**YOUR ASSIGNMENT**: Copy each line below that includes "Sort".

Saved entries:
▶

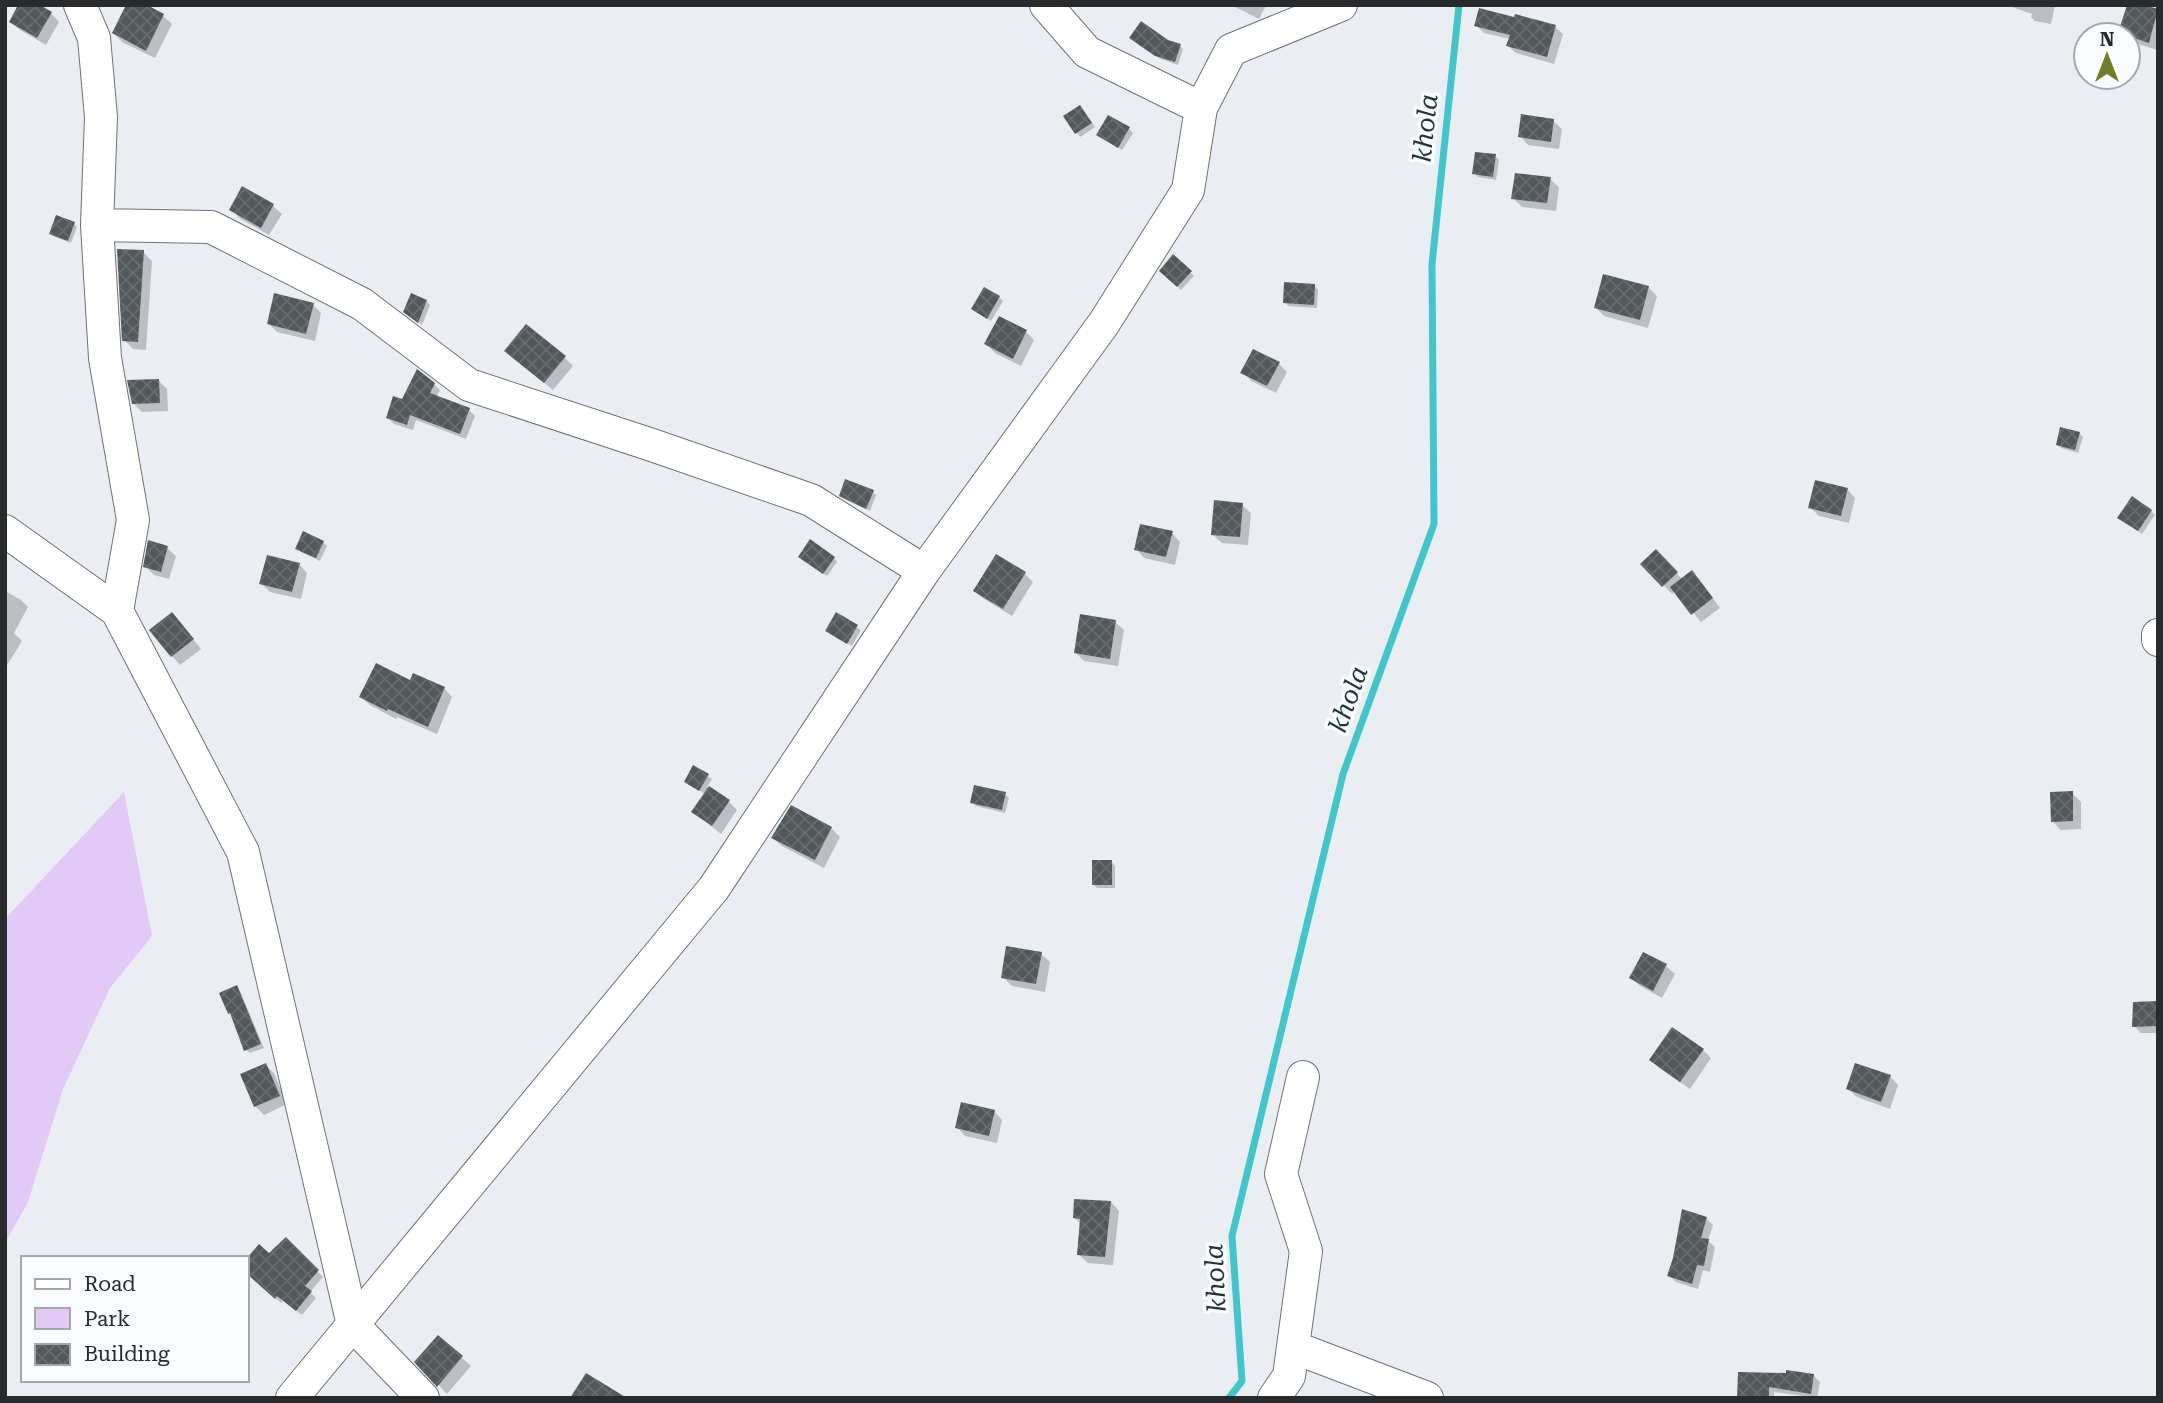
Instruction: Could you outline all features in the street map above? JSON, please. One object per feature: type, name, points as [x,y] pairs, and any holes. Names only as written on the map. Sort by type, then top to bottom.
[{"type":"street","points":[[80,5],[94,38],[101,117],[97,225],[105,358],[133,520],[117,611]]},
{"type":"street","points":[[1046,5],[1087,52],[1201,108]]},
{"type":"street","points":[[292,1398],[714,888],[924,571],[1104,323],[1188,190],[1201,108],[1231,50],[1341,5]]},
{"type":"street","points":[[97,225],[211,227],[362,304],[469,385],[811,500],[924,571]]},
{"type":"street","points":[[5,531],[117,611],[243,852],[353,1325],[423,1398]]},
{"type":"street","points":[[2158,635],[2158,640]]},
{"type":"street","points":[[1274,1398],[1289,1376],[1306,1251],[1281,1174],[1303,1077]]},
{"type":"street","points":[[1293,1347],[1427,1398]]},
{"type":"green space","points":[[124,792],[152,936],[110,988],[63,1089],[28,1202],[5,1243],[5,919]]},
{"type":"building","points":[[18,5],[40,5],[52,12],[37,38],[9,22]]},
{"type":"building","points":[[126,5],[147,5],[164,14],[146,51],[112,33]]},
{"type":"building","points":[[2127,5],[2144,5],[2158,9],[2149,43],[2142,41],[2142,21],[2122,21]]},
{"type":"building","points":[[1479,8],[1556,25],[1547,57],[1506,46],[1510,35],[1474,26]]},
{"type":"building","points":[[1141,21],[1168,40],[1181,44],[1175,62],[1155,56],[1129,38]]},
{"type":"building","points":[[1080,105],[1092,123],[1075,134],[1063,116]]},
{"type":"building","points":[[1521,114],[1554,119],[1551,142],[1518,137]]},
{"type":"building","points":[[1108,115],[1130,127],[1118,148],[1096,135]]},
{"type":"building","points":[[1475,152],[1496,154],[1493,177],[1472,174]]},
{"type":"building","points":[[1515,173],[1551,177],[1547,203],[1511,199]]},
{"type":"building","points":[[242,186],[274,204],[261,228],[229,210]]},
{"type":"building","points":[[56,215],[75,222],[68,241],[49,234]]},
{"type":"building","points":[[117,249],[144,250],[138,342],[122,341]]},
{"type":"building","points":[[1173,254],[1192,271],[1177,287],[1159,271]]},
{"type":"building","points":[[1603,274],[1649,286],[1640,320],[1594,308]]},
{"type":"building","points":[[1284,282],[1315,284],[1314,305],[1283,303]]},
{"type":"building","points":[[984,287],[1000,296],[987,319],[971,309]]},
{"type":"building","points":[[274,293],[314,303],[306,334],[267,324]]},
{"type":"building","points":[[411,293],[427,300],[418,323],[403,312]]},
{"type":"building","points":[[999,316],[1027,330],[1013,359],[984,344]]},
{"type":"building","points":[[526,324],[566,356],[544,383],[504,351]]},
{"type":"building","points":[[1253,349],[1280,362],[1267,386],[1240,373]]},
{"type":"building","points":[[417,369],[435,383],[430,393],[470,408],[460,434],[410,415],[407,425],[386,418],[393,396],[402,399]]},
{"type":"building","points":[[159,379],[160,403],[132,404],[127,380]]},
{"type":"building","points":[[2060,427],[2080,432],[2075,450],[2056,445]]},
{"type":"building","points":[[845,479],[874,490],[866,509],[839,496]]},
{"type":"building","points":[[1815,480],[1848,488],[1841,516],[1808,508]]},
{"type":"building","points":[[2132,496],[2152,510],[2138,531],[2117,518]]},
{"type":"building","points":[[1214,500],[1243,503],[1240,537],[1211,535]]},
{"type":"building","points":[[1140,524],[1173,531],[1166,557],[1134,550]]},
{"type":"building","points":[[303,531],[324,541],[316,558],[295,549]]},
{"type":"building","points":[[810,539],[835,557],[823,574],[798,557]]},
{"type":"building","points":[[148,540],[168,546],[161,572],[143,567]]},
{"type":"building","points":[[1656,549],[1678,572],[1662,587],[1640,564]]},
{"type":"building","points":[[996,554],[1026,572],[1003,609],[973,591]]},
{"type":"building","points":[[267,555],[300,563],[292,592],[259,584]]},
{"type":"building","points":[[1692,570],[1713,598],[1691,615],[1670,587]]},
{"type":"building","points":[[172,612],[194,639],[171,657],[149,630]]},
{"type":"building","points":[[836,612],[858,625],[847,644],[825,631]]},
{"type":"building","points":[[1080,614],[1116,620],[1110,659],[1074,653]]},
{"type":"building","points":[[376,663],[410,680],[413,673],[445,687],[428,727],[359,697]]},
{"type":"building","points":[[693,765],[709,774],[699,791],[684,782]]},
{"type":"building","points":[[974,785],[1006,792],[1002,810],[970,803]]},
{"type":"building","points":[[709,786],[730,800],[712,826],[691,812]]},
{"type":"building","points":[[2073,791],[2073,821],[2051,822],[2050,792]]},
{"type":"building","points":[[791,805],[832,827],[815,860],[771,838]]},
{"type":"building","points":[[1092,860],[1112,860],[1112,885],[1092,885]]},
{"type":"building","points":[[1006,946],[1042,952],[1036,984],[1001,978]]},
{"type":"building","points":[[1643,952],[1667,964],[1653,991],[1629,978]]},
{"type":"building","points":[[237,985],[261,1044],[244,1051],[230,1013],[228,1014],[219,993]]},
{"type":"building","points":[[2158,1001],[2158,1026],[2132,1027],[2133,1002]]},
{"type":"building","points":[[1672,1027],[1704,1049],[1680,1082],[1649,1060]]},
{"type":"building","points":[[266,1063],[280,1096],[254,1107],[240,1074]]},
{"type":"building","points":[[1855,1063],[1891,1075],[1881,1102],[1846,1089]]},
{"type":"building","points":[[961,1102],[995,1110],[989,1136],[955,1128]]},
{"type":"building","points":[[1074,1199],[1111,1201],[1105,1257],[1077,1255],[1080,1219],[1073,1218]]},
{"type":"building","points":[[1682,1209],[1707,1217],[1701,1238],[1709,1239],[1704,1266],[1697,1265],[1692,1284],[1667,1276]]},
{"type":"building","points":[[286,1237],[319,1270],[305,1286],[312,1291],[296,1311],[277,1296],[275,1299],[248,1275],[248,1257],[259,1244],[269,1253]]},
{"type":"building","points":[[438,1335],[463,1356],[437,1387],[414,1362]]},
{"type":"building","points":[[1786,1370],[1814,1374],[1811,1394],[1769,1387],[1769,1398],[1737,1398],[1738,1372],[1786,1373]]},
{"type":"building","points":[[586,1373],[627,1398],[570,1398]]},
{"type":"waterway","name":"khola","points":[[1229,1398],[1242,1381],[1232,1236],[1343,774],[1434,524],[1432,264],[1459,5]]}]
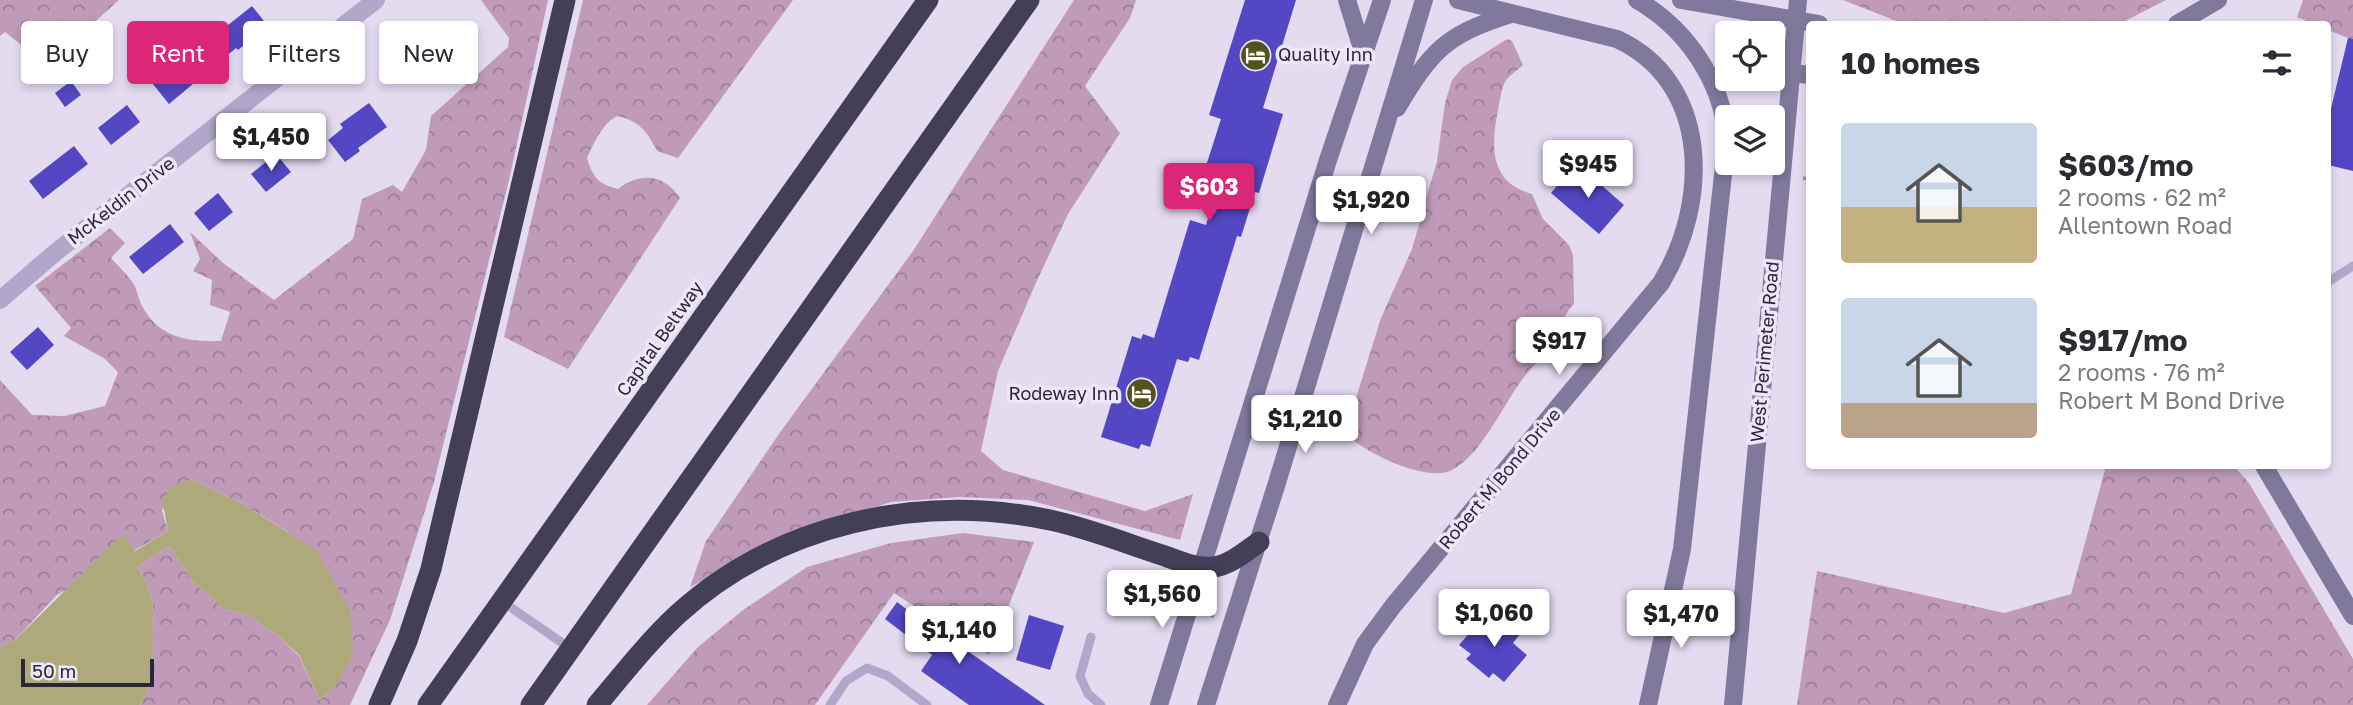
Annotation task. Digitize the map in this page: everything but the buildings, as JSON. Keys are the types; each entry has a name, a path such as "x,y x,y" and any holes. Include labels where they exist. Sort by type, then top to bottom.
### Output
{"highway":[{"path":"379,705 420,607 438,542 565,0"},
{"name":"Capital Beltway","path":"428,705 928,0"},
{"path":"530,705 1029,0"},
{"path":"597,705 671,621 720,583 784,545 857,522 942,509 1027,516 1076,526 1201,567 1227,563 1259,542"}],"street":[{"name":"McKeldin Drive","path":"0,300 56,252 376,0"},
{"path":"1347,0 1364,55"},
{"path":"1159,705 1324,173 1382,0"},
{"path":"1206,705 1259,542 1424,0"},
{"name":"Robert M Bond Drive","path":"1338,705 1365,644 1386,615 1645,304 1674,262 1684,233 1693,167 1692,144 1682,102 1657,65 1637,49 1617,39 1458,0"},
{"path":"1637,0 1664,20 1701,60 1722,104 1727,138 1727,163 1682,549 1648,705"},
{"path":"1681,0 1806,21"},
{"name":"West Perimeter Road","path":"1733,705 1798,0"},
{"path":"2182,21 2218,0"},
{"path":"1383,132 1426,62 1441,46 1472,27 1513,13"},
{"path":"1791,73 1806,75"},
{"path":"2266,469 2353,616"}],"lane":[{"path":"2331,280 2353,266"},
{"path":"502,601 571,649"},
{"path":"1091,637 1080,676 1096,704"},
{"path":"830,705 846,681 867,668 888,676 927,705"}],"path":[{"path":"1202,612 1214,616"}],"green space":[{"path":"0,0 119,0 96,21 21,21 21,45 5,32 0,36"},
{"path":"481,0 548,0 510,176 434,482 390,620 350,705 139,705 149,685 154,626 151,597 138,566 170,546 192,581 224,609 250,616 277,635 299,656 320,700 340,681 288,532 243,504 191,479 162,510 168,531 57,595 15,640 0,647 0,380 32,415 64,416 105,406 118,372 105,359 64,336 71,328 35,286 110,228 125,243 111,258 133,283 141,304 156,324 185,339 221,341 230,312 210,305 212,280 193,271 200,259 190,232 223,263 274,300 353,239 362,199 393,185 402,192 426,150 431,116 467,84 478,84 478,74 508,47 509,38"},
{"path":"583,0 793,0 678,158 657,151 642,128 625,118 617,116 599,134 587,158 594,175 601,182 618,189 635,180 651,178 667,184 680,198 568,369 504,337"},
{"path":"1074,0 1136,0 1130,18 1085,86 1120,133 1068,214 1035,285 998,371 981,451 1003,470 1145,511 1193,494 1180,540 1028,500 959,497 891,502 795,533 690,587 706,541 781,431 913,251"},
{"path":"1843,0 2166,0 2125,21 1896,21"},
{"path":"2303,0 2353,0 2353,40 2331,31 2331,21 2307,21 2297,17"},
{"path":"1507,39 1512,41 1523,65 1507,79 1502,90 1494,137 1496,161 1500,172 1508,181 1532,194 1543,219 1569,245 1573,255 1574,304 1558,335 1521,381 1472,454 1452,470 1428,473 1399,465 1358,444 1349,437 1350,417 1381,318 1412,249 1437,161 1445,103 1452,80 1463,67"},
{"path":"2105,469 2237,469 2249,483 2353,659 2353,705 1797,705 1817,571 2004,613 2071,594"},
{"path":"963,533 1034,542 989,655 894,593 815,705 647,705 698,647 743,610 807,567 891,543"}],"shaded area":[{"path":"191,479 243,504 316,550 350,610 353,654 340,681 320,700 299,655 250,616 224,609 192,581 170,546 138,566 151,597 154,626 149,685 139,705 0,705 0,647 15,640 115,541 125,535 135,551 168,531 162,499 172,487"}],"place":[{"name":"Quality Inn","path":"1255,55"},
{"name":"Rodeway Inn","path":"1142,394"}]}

◀

**EXERCISE SOLUTION**:
Instruction: Could you outline all features in the street map above? JSON, please. One object per feature: type, name, points as [x,y] pairs, and any holes. Names only as written on the map. Sort by type, then top to bottom.
Annotation task. Digitize the map in this page: everything but the buildings, as JSON. Keys are the types; each entry has a name, a path such as "x,y x,y" and any holes. Include labels where they exist. Sort by type, then top to bottom.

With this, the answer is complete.